Wheelchair cushions are being manufactured using advanced technology that allows for a more even distribution of pressure to create a more comfortable experience.

For residents requiring wheelchairs, small changes to improve comfort are making a big difference.

3. More Seniors Preferring to “Age in Place”

As the senior population continues to rise, so does the demand for senior living facilities. With the industry flourishing from unprecedented demand, seniors are finding it harder and harder to find an affordable living facility that suits their medical needs.

Facilities that accommodate special illnesses such as Alzheimer’s are becoming scarce as the need for memory care increases due to a longer average life span among residents. The lack of resources available leaves seniors with few options outside of living at home.

Thus, less seniors embrace retirement homes these days, preferring instead to “age in place,” meaning they plan to live in the home and community with which they are accustomed.

Aging in place

According to the U.S. Department of Housing and Urban Development, 93% of Medicare enrollees aged 65+ were already aging in place in 200.

According to the U.S. Department of Housing and Urban Development, 93% of Medicare enrollees aged 65+ were already aging in place in 200.

While the desire to remain at home is clear, the changes that need to occur in healthcare and the home environment are being defined.

Care providers are finding new ways to bring their services to patients’ homes.

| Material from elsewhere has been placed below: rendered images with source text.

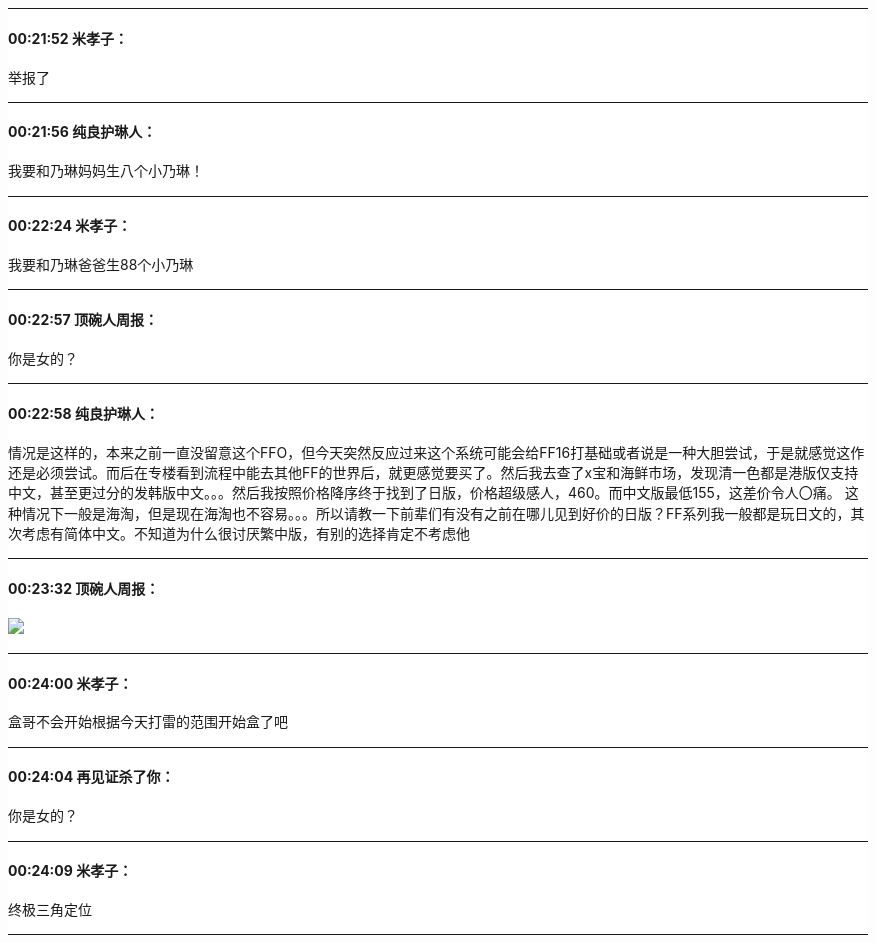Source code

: *****

#### 00:21:52  米孝子：

举报了

*****

#### 00:21:56  纯良护琳人：

我要和乃琳妈妈生八个小乃琳！

*****

#### 00:22:24  米孝子：

我要和乃琳爸爸生88个小乃琳

*****

#### 00:22:57  顶碗人周报：

你是女的？

*****

#### 00:22:58  纯良护琳人：

情况是这样的，本来之前一直没留意这个FFO，但今天突然反应过来这个系统可能会给FF16打基础或者说是一种大胆尝试，于是就感觉这作还是必须尝试。而后在专楼看到流程中能去其他FF的世界后，就更感觉要买了。然后我去查了x宝和海鲜市场，发现清一色都是港版仅支持中文，甚至更过分的发韩版中文。。。然后我按照价格降序终于找到了日版，价格超级感人，460。而中文版最低155，这差价令人〇痛。
这种情况下一般是海淘，但是现在海淘也不容易。。。所以请教一下前辈们有没有之前在哪儿见到好价的日版？FF系列我一般都是玩日文的，其次考虑有简体中文。不知道为什么很讨厌繁中版，有别的选择肯定不考虑他

*****

#### 00:23:32  顶碗人周报：

![](http://gchat.qpic.cn/gchatpic_new/2127627203/3936091261-2438073793-8BD8C8931DA8485F778B9CEAAADDEAF4/0?term=2")

*****

#### 00:24:00  米孝子：

盒哥不会开始根据今天打雷的范围开始盒了吧

*****

#### 00:24:04  再见证杀了你：

你是女的？

*****

#### 00:24:09  米孝子：

终极三角定位

*****
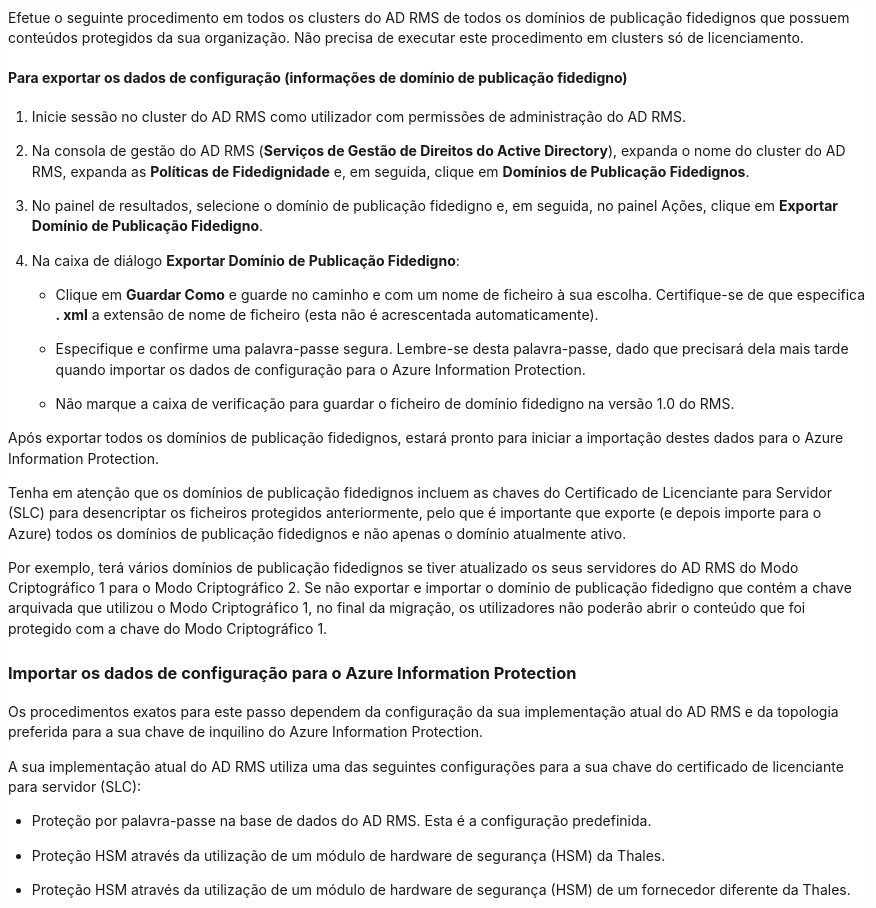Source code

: Efetue o seguinte procedimento em todos os clusters do AD RMS de todos os domínios de publicação fidedignos que possuem conteúdos protegidos da sua organização. Não precisa de executar este procedimento em clusters só de licenciamento.

#### <a name="to-export-the-configuration-data-trusted-publishing-domain-information"></a>Para exportar os dados de configuração (informações de domínio de publicação fidedigno)

1. Inicie sessão no cluster do AD RMS como utilizador com permissões de administração do AD RMS.

2. Na consola de gestão do AD RMS (**Serviços de Gestão de Direitos do Active Directory**), expanda o nome do cluster do AD RMS, expanda as **Políticas de Fidedignidade** e, em seguida, clique em **Domínios de Publicação Fidedignos**.

3. No painel de resultados, selecione o domínio de publicação fidedigno e, em seguida, no painel Ações, clique em **Exportar Domínio de Publicação Fidedigno**.

4. Na caixa de diálogo **Exportar Domínio de Publicação Fidedigno**:

    - Clique em **Guardar Como** e guarde no caminho e com um nome de ficheiro à sua escolha. Certifique-se de que especifica **. xml** a extensão de nome de ficheiro (esta não é acrescentada automaticamente).

    - Especifique e confirme uma palavra-passe segura. Lembre-se desta palavra-passe, dado que precisará dela mais tarde quando importar os dados de configuração para o Azure Information Protection.

    - Não marque a caixa de verificação para guardar o ficheiro de domínio fidedigno na versão 1.0 do RMS.

Após exportar todos os domínios de publicação fidedignos, estará pronto para iniciar a importação destes dados para o Azure Information Protection.

Tenha em atenção que os domínios de publicação fidedignos incluem as chaves do Certificado de Licenciante para Servidor (SLC) para desencriptar os ficheiros protegidos anteriormente, pelo que é importante que exporte (e depois importe para o Azure) todos os domínios de publicação fidedignos e não apenas o domínio atualmente ativo.

Por exemplo, terá vários domínios de publicação fidedignos se tiver atualizado os seus servidores do AD RMS do Modo Criptográfico 1 para o Modo Criptográfico 2. Se não exportar e importar o domínio de publicação fidedigno que contém a chave arquivada que utilizou o Modo Criptográfico 1, no final da migração, os utilizadores não poderão abrir o conteúdo que foi protegido com a chave do Modo Criptográfico 1.


### <a name="import-the-configuration-data-to-azure-information-protection"></a>Importar os dados de configuração para o Azure Information Protection
Os procedimentos exatos para este passo dependem da configuração da sua implementação atual do AD RMS e da topologia preferida para a sua chave de inquilino do Azure Information Protection.

A sua implementação atual do AD RMS utiliza uma das seguintes configurações para a sua chave do certificado de licenciante para servidor (SLC):

- Proteção por palavra-passe na base de dados do AD RMS. Esta é a configuração predefinida.

- Proteção HSM através da utilização de um módulo de hardware de segurança (HSM) da Thales.

- Proteção HSM através da utilização de um módulo de hardware de segurança (HSM) de um fornecedor diferente da Thales.
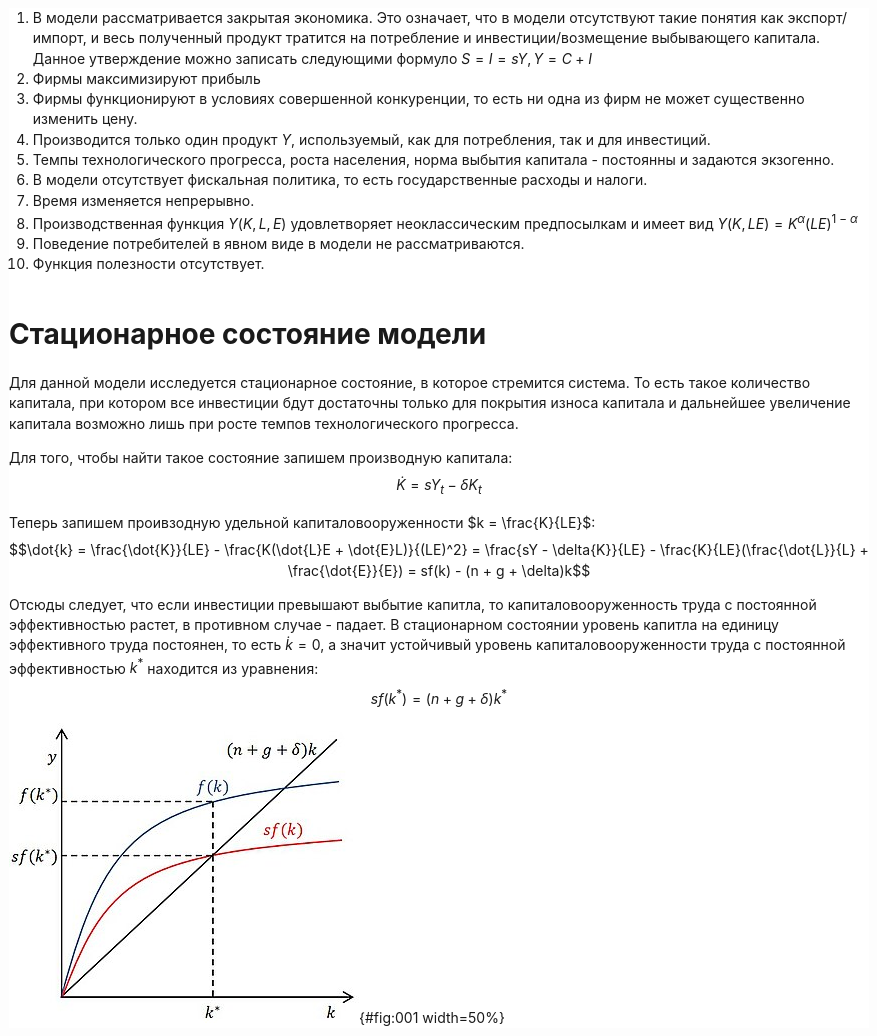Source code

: 1. В модели рассматривается закрытая экономика. Это означает, что в модели отсутствуют такие понятия как экспорт/импорт, и весь полученный продукт тратится на потребление и инвестиции/возмещение выбывающего капитала. Данное утверждение можно записать следующими формуло $S = I = sY, Y = C + I$
2. Фирмы максимизируют прибыль
3. Фирмы функционируют в условиях совершенной конкуренции, то есть ни одна из фирм не может существенно изменить цену.
4. Производится только один продукт $Y$, используемый, как для потребления, так и для инвестиций. 
5. Темпы технологического прогресса, роста населения, норма выбытия капитала  - постоянны и задаются экзогенно. 
6. В модели отсутствует фискальная политика, то есть государственные расходы и налоги.
7. Время изменяется непрерывно.
8. Производственная функция $Y(K, L, E)$ удовлетворяет неоклассическим предпосылкам и имеет вид $Y(K, LE) = K^{\alpha}(LE)^{1-\alpha}$
9. Поведение потребителей в явном виде в модели не рассматриваются.
10. Функция полезности отсутствует.

# Стационарное состояние модели

Для данной модели исследуется стационарное состояние, в которое стремится система. То есть такое количество капитала, при котором все инвестиции бдут достаточны только для покрытия износа капитала и дальнейшее увеличение капитала возможно лишь при росте темпов технологического прогресса. 

Для того, чтобы найти такое состояние запишем производную капитала:
$$\dot{K} = sY_t - \delta{K_t}$$

Теперь запишем проивзодную удельной капиталовооруженности $k = \frac{K}{LE}$:
$$\dot{k} = \frac{\dot{K}}{LE} - \frac{K(\dot{L}E + \dot{E}L)}{(LE)^2} = \frac{sY - \delta{K}}{LE} - \frac{K}{LE}(\frac{\dot{L}}{L} + \frac{\dot{E}}{E}) 
  = sf(k) - (n + g + \delta)k$$

Отсюды следует, что если инвестиции превышают выбытие капитла, то капиталовооруженность труда с постоянной эффективностью растет, в противном случае - падает.
В стационарном состоянии уровень капитла на единицу эффективного труда постоянен, то есть $\dot{k} = 0$, а значит устойчивый уровень капиталовооруженности труда с постоянной эффективностью $k^{*}$ находится из уравнения: $$sf(k^{*}) = (n+g+\delta)k^{*}$$

![Состояние равновесия](image/im1.jpg){#fig:001 width=50%}
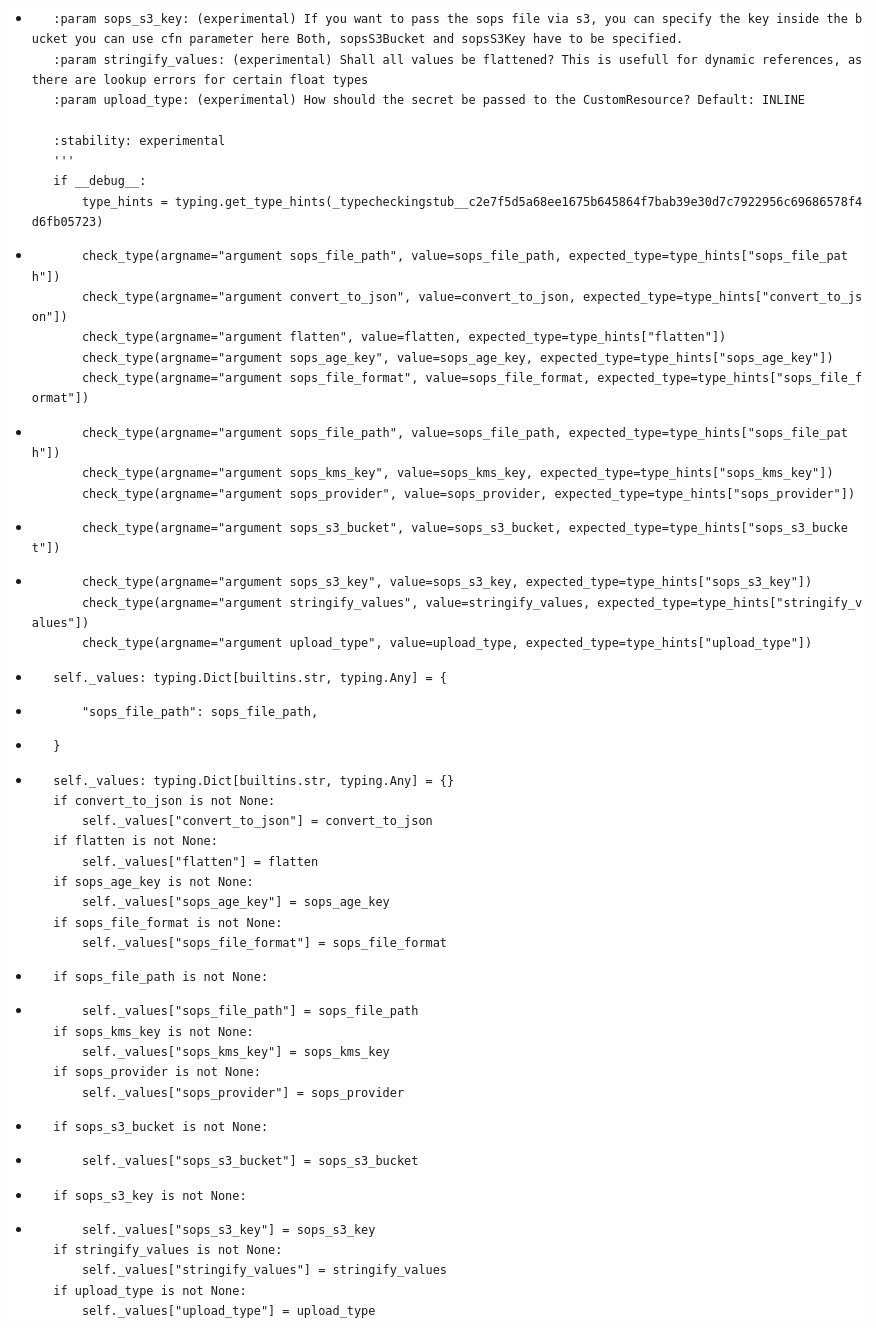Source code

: +        :param sops_s3_key: (experimental) If you want to pass the sops file via s3, you can specify the key inside the bucket you can use cfn parameter here Both, sopsS3Bucket and sopsS3Key have to be specified.
         :param stringify_values: (experimental) Shall all values be flattened? This is usefull for dynamic references, as there are lookup errors for certain float types
         :param upload_type: (experimental) How should the secret be passed to the CustomResource? Default: INLINE
 
         :stability: experimental
         '''
         if __debug__:
             type_hints = typing.get_type_hints(_typecheckingstub__c2e7f5d5a68ee1675b645864f7bab39e30d7c7922956c69686578f4d6fb05723)
-            check_type(argname="argument sops_file_path", value=sops_file_path, expected_type=type_hints["sops_file_path"])
             check_type(argname="argument convert_to_json", value=convert_to_json, expected_type=type_hints["convert_to_json"])
             check_type(argname="argument flatten", value=flatten, expected_type=type_hints["flatten"])
             check_type(argname="argument sops_age_key", value=sops_age_key, expected_type=type_hints["sops_age_key"])
             check_type(argname="argument sops_file_format", value=sops_file_format, expected_type=type_hints["sops_file_format"])
+            check_type(argname="argument sops_file_path", value=sops_file_path, expected_type=type_hints["sops_file_path"])
             check_type(argname="argument sops_kms_key", value=sops_kms_key, expected_type=type_hints["sops_kms_key"])
             check_type(argname="argument sops_provider", value=sops_provider, expected_type=type_hints["sops_provider"])
+            check_type(argname="argument sops_s3_bucket", value=sops_s3_bucket, expected_type=type_hints["sops_s3_bucket"])
+            check_type(argname="argument sops_s3_key", value=sops_s3_key, expected_type=type_hints["sops_s3_key"])
             check_type(argname="argument stringify_values", value=stringify_values, expected_type=type_hints["stringify_values"])
             check_type(argname="argument upload_type", value=upload_type, expected_type=type_hints["upload_type"])
-        self._values: typing.Dict[builtins.str, typing.Any] = {
-            "sops_file_path": sops_file_path,
-        }
+        self._values: typing.Dict[builtins.str, typing.Any] = {}
         if convert_to_json is not None:
             self._values["convert_to_json"] = convert_to_json
         if flatten is not None:
             self._values["flatten"] = flatten
         if sops_age_key is not None:
             self._values["sops_age_key"] = sops_age_key
         if sops_file_format is not None:
             self._values["sops_file_format"] = sops_file_format
+        if sops_file_path is not None:
+            self._values["sops_file_path"] = sops_file_path
         if sops_kms_key is not None:
             self._values["sops_kms_key"] = sops_kms_key
         if sops_provider is not None:
             self._values["sops_provider"] = sops_provider
+        if sops_s3_bucket is not None:
+            self._values["sops_s3_bucket"] = sops_s3_bucket
+        if sops_s3_key is not None:
+            self._values["sops_s3_key"] = sops_s3_key
         if stringify_values is not None:
             self._values["stringify_values"] = stringify_values
         if upload_type is not None:
             self._values["upload_type"] = upload_type
 
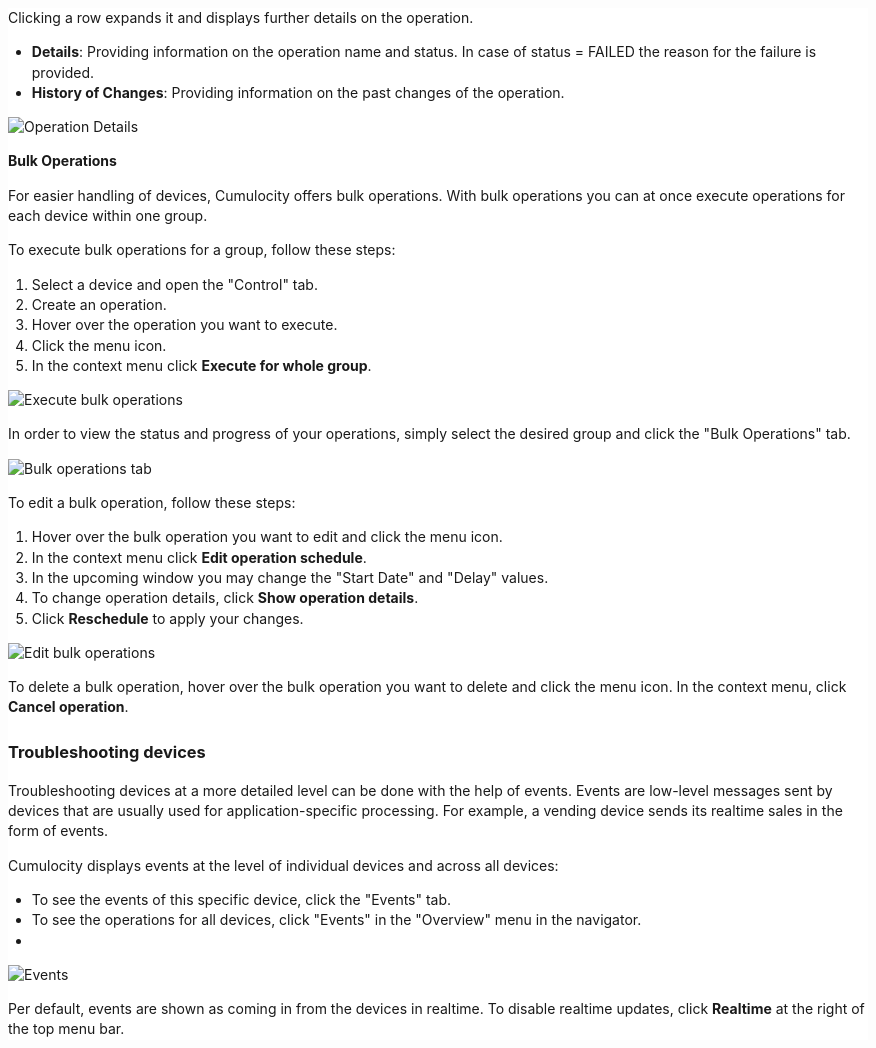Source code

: Clicking a row expands it and displays further details on the operation.

* **Details**: Providing information on the operation name and status. In case of status = FAILED the reason for the failure is provided. 
* **History of Changes**: Providing information on the past changes of the operation.

![Operation Details](/guides/users-guide/DeviceManagement/DevMgmt_OperationDetails.png)

<a name="bulk-operations"></a>**Bulk Operations**

For easier handling of devices, Cumulocity offers bulk operations. With bulk operations you can at once execute operations for each device within one group.

To execute bulk operations for a group, follow these steps:

1. Select a device and open the "Control" tab.
2. Create an operation.
3. Hover over the operation you want to execute.
4. Click the menu icon.
5. In the context menu click **Execute for whole group**.

![Execute bulk operations](/guides/users-guide/executebulkoperations.png)

In order to view the status and progress of your operations, simply select the desired group and click the "Bulk Operations" tab.

![Bulk operations tab](/guides/users-guide/DeviceManagement/DevMgmt_BulkOperations.png)

To edit a bulk operation, follow these steps:

1. Hover over the bulk operation you want to edit and click the menu icon. 
2. In the context menu click **Edit operation schedule**.
3. In the upcoming window you may change the "Start Date" and "Delay" values.
4. To change operation details, click **Show operation details**. 
5. Click **Reschedule** to apply your changes. 

![Edit bulk operations](/guides/users-guide/DeviceManagement/DevMgmt_BulkOperationsEdit.png)

To delete a bulk operation, hover over the bulk operation you want to delete and click the menu icon. In the context menu, click **Cancel operation**.

### <a name="events-all"></a>Troubleshooting devices

Troubleshooting devices at a more detailed level can be done with the help of events. Events are low-level messages sent by devices that are usually used for application-specific processing. For example, a vending device sends its realtime sales in the form of events. 

Cumulocity displays events at the level of individual devices and across all devices: 

* To see the events of this specific device, click the "Events" tab.
* To see the operations for all devices, click "Events" in the "Overview" menu in the navigator.
*  
![Events](/guides/users-guide/DeviceManagement/DevMgmt_Events.png)

Per default, events are shown as coming in from the devices in realtime. To disable realtime updates, click **Realtime** at the right of the top menu bar.
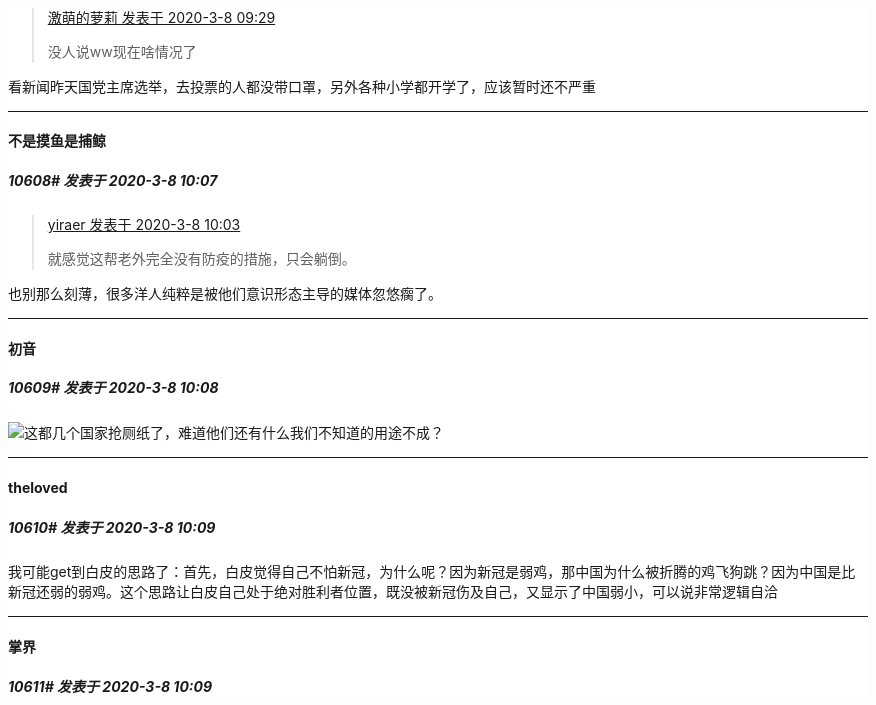 

<blockquote><a href="httphttps://bbs.saraba1st.com/2b/forum.php?mod=redirect&amp;goto=findpost&amp;pid=46654801&amp;ptid=1916532" target="_blank">激萌的萝莉 发表于 2020-3-8 09:29</a>

没人说ww现在啥情况了</blockquote>
看新闻昨天国党主席选举，去投票的人都没带口罩，另外各种小学都开学了，应该暂时还不严重







-----

####  不是摸鱼是捕鲸  
##### 10608#       发表于 2020-3-8 10:07



<blockquote><a href="httphttps://bbs.saraba1st.com/2b/forum.php?mod=redirect&amp;goto=findpost&amp;pid=46655074&amp;ptid=1916532" target="_blank">yiraer 发表于 2020-3-8 10:03</a>

就感觉这帮老外完全没有防疫的措施，只会躺倒。</blockquote>
也别那么刻薄，很多洋人纯粹是被他们意识形态主导的媒体忽悠瘸了。







-----

####  初音  
##### 10609#       发表于 2020-3-8 10:08



<img src="https://static.saraba1st.com/image/smiley/face2017/152.png" referrerpolicy="no-referrer">这都几个国家抢厕纸了，难道他们还有什么我们不知道的用途不成？







-----

####  theloved  
##### 10610#       发表于 2020-3-8 10:09




我可能get到白皮的思路了：首先，白皮觉得自己不怕新冠，为什么呢？因为新冠是弱鸡，那中国为什么被折腾的鸡飞狗跳？因为中国是比新冠还弱的弱鸡。这个思路让白皮自己处于绝对胜利者位置，既没被新冠伤及自己，又显示了中国弱小，可以说非常逻辑自洽







-----

####  掌界  
##### 10611#       发表于 2020-3-8 10:09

Emerging technologies, such as digital medication dispensers and remote monitoring systems, are making it easier to provide long-distance care.*

As homeowners face mobility challenges, there is an increasing need to update their home with products such as zero threshold showers, wider doors to accommodate wheelchairs, and easy-to-grasp faucets.

While the “how” to age in place is still being defined, the “why” remains clear: lack of demand for proper care facilities. While the market continues to adjust, service providers need to focus on what keeps patients happy and healthy at home.